Maudite pluie
Réalisé par Satish Manwar (2011)
| Durée | 99 minutes |
| Sortie | 01/06/2011 |
| Note | 6/10 |
Quand le petit Dinu découvre le corps de son oncle, qui s’est pendu à cause des dettes accablantes qui poussent tous les fermiers de la région du Maharashtra au désespoir, sa mère Kisna est prise d’une vive inquiétude pour son père Patil, susceptible de commettre le même acte irréversible. Pour empêcher son mari de se suicider, elle mobilise son fils et sa belle-mère, qui doivent pas laisser une seule seconde le paysan dépressif sans surveillance. Ce dernier s’applique néanmoins à préparer la récolte, qui sera une fois de plus catastrophique s’il ne pleut pas au moment opportun.
La critique
Par Tootpadu 06/06/2011
L’histoire de Maudite pluie se serait très facilement prêté à une tragédie misérabiliste, où les conditions extérieures auraient pu avoir raison d’un modèle économique et de l’exploitation des terres appelé à disparaître. Il ne suffit pas que les paysans soient pauvres et à la merci de grossistes cruels, ils doivent en plus supporter les dérives d’un changement climatique, que la mise en scène adroite de Satish Manwar a la sagesse de ne traiter qu’accessoirement. Tous les éléments étaient en effet réunis pour faire de ce film le point de départ d’un néoréalisme à l’indienne, avec tout ce que cela implique en termes de fanfaronnade formelle et de dépendance d’une référence occidentale supplémentaire.
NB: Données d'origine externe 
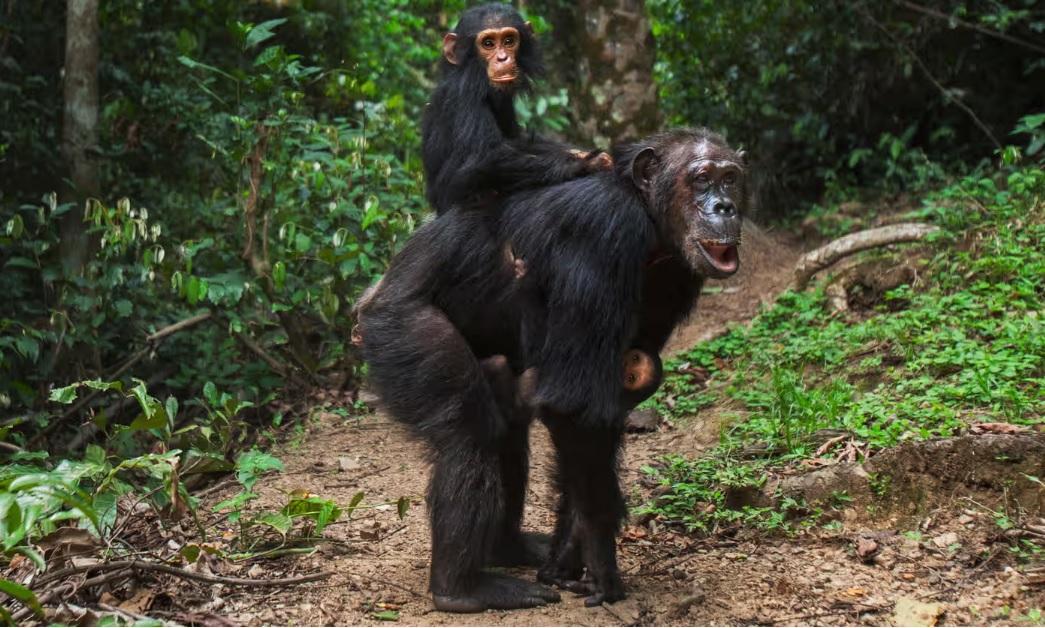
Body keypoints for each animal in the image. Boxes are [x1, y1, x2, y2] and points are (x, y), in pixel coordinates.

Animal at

Heureusement, la narration a su éviter ce piège trop facile pour opter au contraire pour une approche douce-amère, qui s’inspire à son tour, mais avec modération, de la comédie à l’italienne. De la situation de départ tristounette naît alors un récit au ton délicat, qui alterne entre les signes annonciateurs d’une morte certaine – d’origine accidentelle, due à la famine, ou par autodestruction, peu importe – et la mise en place d’une sorte de brigade désespérée contre le suicide, dont les failles en disent plus long sur l’impuissance de prévenir réellement un tel drame humain que tous les discours psychologiques réunis. Il existe certes une ou deux chansons en voix off dans ce beau film mélancolique, mais cette concession à la tradition du cinéma indien n’atténue guère son constat social consternant.